Past Exhibits

 The Kansas Heritage of President Barack Obama
As our 44th President, and the nation’s first African American President, leaves office, The Kansas African American Museum (TKAAM) presents an exhibition that reflects on the influence of his deep Kansas roots and on the Midwestern values of his mother and grandparents, who raised him. The oil industry brought two of his great grandfathers, Rolla Charles Payne and Harry Ellington Armour, to Kansas. One settled in Augusta, the other in El Dorado. Obama’s grandfather, Stanley or “Gramps,” was born in Wichita, as was his mother, Stanley Ann. This Kansas setting for his story is as unlikely as it is perfect. It’s a story of a literally African and American child being raised by white parents from a nearly homogenous Kansas. The Sunflower state proudly entered the union as a “Free State,” but has long wrestled with a complicated racial history that included riots, lynching, and segregation. Those complexities, hate and hope, emerged in his presidency.

Beauty Wit & Satire

 The term “folk-art” is a catch-all phrase referring to imagery and objects made independently of the academic conventions and formal art institutions of Western culture.   This new form was particularly relevant to African American artists who saw folk-art as an essential part of their heritage. TKAAM’s exhibition, Beauty, Wit and Satire, incorporates objects that range from sophisticated decorative inventions to personal expressions of humor. We invite you to enjoy this local art treasure.

April to October 2016

Kansas boasts tie to some of America’s greatest athletes, from Super Bowl champions, to NBA champions, to a heavy weight boxing champion and more. 

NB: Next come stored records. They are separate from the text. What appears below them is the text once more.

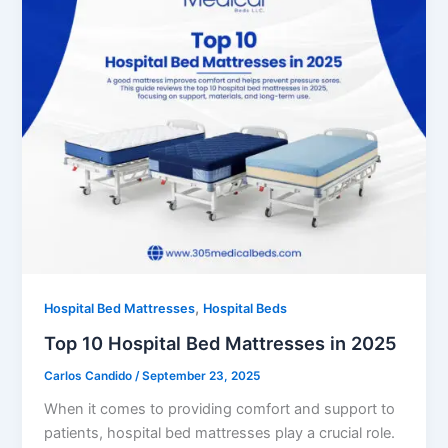
,
Hospital Bed Mattresses
Hospital Beds
Top 10 Hospital Bed Mattresses in 2025
Carlos Candido
/
September 23, 2025
When it comes to providing comfort and support to
patients, hospital bed mattresses play a crucial role.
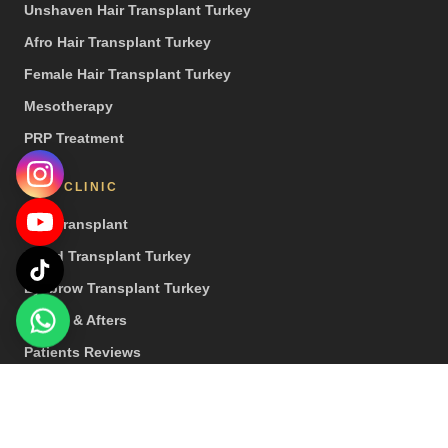
Unshaven Hair Transplant Turkey
Afro Hair Transplant Turkey
Female Hair Transplant Turkey
Mesotherapy
PRP Treatment
OUR CLINIC
Hair Transplant
Beard Transplant Turkey
Eyebrow Transplant Turkey
Before & Afters
Patients Reviews
Press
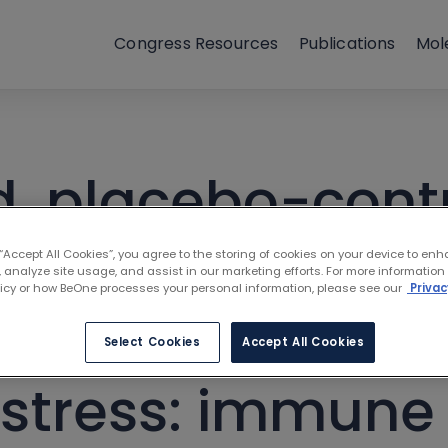
Congress Resources
Publications
Mol
 placebo-contro
itor zanubrutinib
 “Accept All Cookies”, you agree to the storing of cookies on your device to enh
 analyze site usage, and assist in our marketing efforts. For more information
licy or how BeOne processes your personal information, please see our
Privac
patients with C
Select Cookies
Accept All Cookies
distress: immune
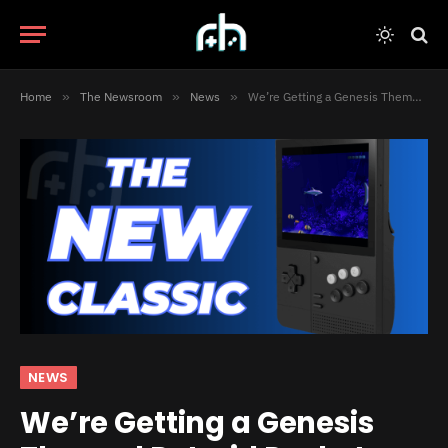
Home
»
The Newsroom
»
News
»
We’re Getting a Genesis Themed Retroid Pocket Classic
NEWS
We’re Getting a Genesis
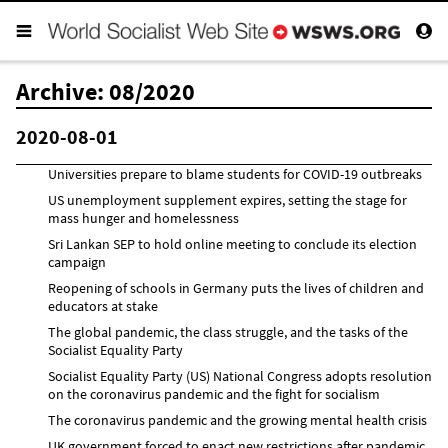
Archive: 08/2020
2020-08-01
Universities prepare to blame students for COVID-19 outbreaks
US unemployment supplement expires, setting the stage for
mass hunger and homelessness
Sri Lankan SEP to hold online meeting to conclude its election
campaign
Reopening of schools in Germany puts the lives of children and
educators at stake
The global pandemic, the class struggle, and the tasks of the
Socialist Equality Party
Socialist Equality Party (US) National Congress adopts resolution
on the coronavirus pandemic and the fight for socialism
The coronavirus pandemic and the growing mental health crisis
UK government forced to enact new restrictions after pandemic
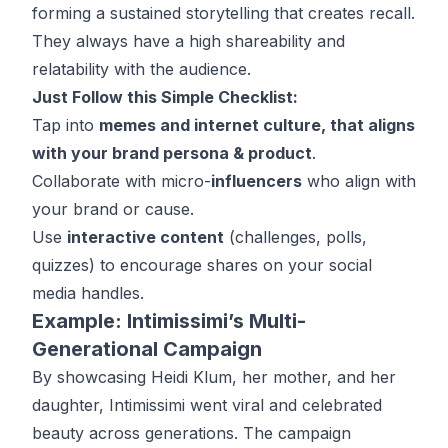
forming a sustained storytelling that creates recall.
They always have a high shareability and
relatability with the audience.
Just Follow this Simple Checklist:
Tap into
memes and internet culture, that aligns
with your brand persona & product
.
Collaborate with micro-
influencers
who align with
your brand or cause.
Use
interactive content
(challenges, polls,
quizzes) to encourage shares on your social
media handles.
Example: Intimissimi’s Multi-
Generational Campaign
By showcasing Heidi Klum, her mother, and her
daughter, Intimissimi went viral and celebrated
beauty across generations. The campaign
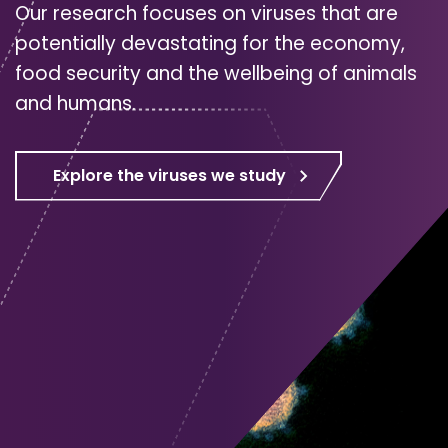
Our research focuses on viruses that are
potentially devastating for the economy,
food security and the wellbeing of animals
and humans.
Explore the viruses we study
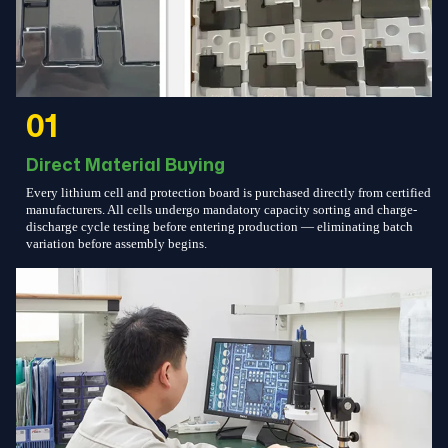
01
Direct Material Buying
Every lithium cell and protection board is purchased directly from certified
manufacturers. All cells undergo mandatory capacity sorting and charge-
discharge cycle testing before entering production — eliminating batch
variation before assembly begins.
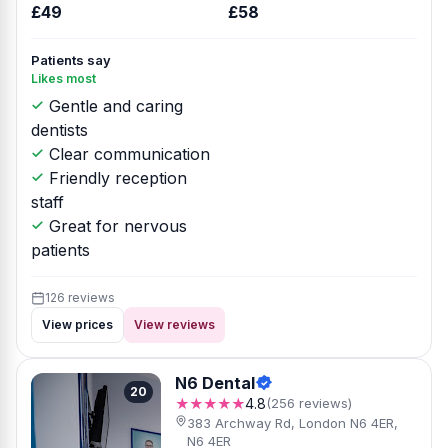
£49
£58
Patients say
Likes most
Gentle and caring
dentists
Clear communication
Friendly reception
staff
Great for nervous
patients
126 reviews
View prices
View reviews
N6 Dental
20
★★★★★
4.8
(256 reviews)
383 Archway Rd, London N6 4ER,
N6 4ER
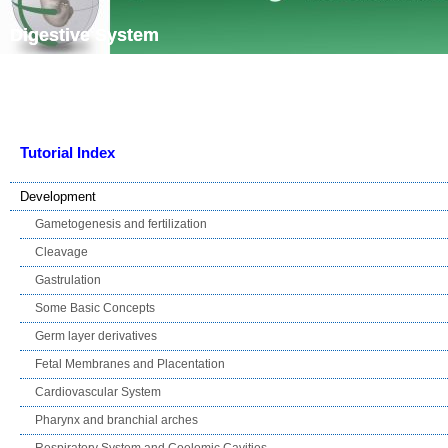
Skip navigation
Digestive System
Tutorial Index
Development
Gametogenesis and fertilization
Cleavage
Gastrulation
Some Basic Concepts
Germ layer derivatives
Fetal Membranes and Placentation
Cardiovascular System
Pharynx and branchial arches
Respiratory System and Coelomic Cavities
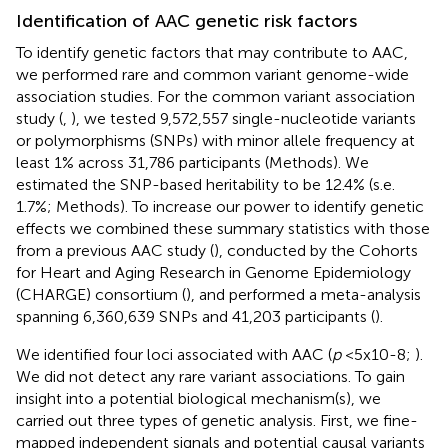
Identification of AAC genetic risk factors
To identify genetic factors that may contribute to AAC,
we performed rare and common variant genome-wide
association studies. For the common variant association
study (
,
), we tested 9,572,557 single-nucleotide variants
or polymorphisms (SNPs) with minor allele frequency at
least 1% across 31,786 participants (Methods). We
estimated the SNP-based heritability to be 12.4% (s.e.
1.7%; Methods). To increase our power to identify genetic
effects we combined these summary statistics with those
from a previous AAC study (
), conducted by the Cohorts
for Heart and Aging Research in Genome Epidemiology
(CHARGE) consortium (
), and performed a meta-analysis
spanning 6,360,639 SNPs and 41,203 participants (
).
We identified four loci associated with AAC (
p
<5x10-8;
).
We did not detect any rare variant associations. To gain
insight into a potential biological mechanism(s), we
carried out three types of genetic analysis. First, we fine-
mapped independent signals and potential causal variants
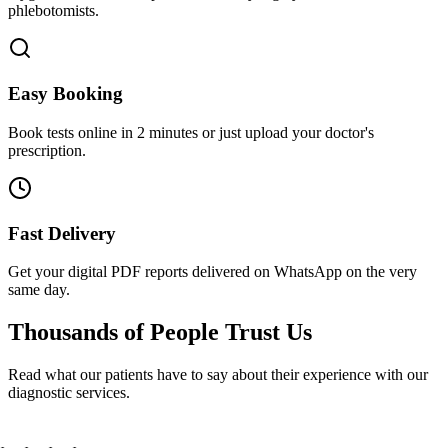
phlebotomists.
Easy Booking
Book tests online in 2 minutes or just upload your doctor's
prescription.
Fast Delivery
Get your digital PDF reports delivered on WhatsApp on the very
same day.
Thousands of People
Trust Us
Read what our patients have to say about their experience with our
diagnostic services.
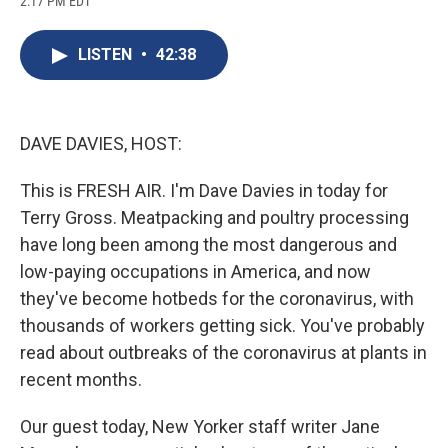
2:17 PM EDT
a
l
h
l
i
m
c
u
r
i
n
a
e
e
e
p
k
i
LISTEN
•
42:38
b
s
a
b
e
l
o
k
d
o
d
o
y
s
a
I
k
r
n
d
DAVE DAVIES, HOST:
This is FRESH AIR. I'm Dave Davies in today for
Terry Gross. Meatpacking and poultry processing
have long been among the most dangerous and
low-paying occupations in America, and now
they've become hotbeds for the coronavirus, with
thousands of workers getting sick. You've probably
read about outbreaks of the coronavirus at plants in
recent months.
Our guest today, New Yorker staff writer Jane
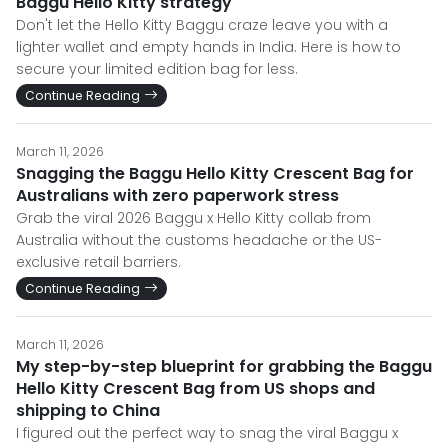
Baggu Hello Kitty strategy
Don't let the Hello Kitty Baggu craze leave you with a
lighter wallet and empty hands in India. Here is how to
secure your limited edition bag for less.
Continue Reading
March 11, 2026
Snagging the Baggu Hello Kitty Crescent Bag for
Australians with zero paperwork stress
Grab the viral 2026 Baggu x Hello Kitty collab from
Australia without the customs headache or the US-
exclusive retail barriers.
Continue Reading
March 11, 2026
My step-by-step blueprint for grabbing the Baggu
Hello Kitty Crescent Bag from US shops and
shipping to China
I figured out the perfect way to snag the viral Baggu x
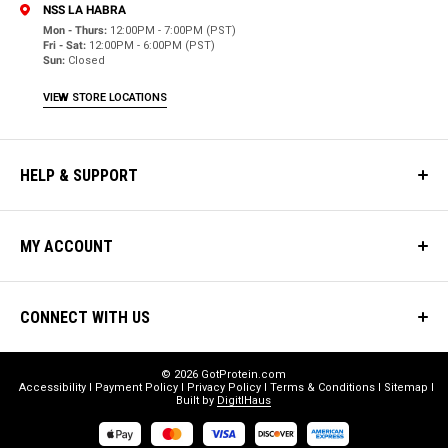
NSS LA HABRA
Mon - Thurs:
12:00PM - 7:00PM (PST)
Fri - Sat:
12:00PM - 6:00PM (PST)
Sun:
Closed
VIEW STORE LOCATIONS
HELP & SUPPORT
MY ACCOUNT
CONNECT WITH US
© 2026 GotProtein.com
Accessibility
Payment Policy
Privacy Policy
Terms & Conditions
Sitemap
Built by
DigitlHaus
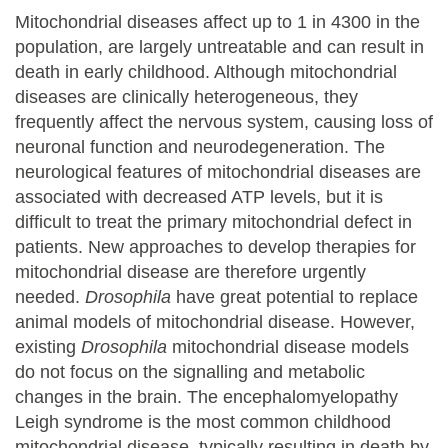
Mitochondrial diseases affect up to 1 in 4300 in the
population, are largely untreatable and can result in
death in early childhood. Although mitochondrial
diseases are clinically heterogeneous, they
frequently affect the nervous system, causing loss of
neuronal function and neurodegeneration. The
neurological features of mitochondrial diseases are
associated with decreased ATP levels, but it is
difficult to treat the primary mitochondrial defect in
patients. New approaches to develop therapies for
mitochondrial disease are therefore urgently
needed.
Drosophila
have great potential to replace
animal models of mitochondrial disease. However,
existing
Drosophila
mitochondrial disease models
do not focus on the signalling and metabolic
changes in the brain. The encephalomyelopathy
Leigh syndrome is the most common childhood
mitochondrial disease, typically resulting in death by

January 9 through April 23, 2016

IN WINTER 2016, three Wichita museums partner with simultaneous exhibitions devoted to Gordon Parks, a Kansas native and one of the most celebrated African American artists of his time. Parks (1912–2006) was a groundbreaking American photographer, musician, poet, novelist, journalist, activist, and film director.

He worked from 1948 to 1972 as a staff photographer at Life magazine, the most influential magazine of the era. Later, he continued to work with Life on contract, as his film and writing projects flourished. He was the first African American photographer hired by this journal and regularly assigned projects exploring the contested race relations of the day. The images and stories he contributed are recognized for the humanizing perspective of African American cultural experience that he brought to mainstream America in the pages of Life

During the 1940s, Gordon Parks worked for the Farm Securities Administration/Office of War Information documenting factory workers, soldiers leaving Union Station and women working at munitions plants. One of his assignments was photographing interracial camps in New York

These rarely seen photographs of black children and white children eating, working and playing together, are a testament to the optimism and hope of youth, unfettered by racial bias and the culture of fear black people experienced in the South and other parts of the country.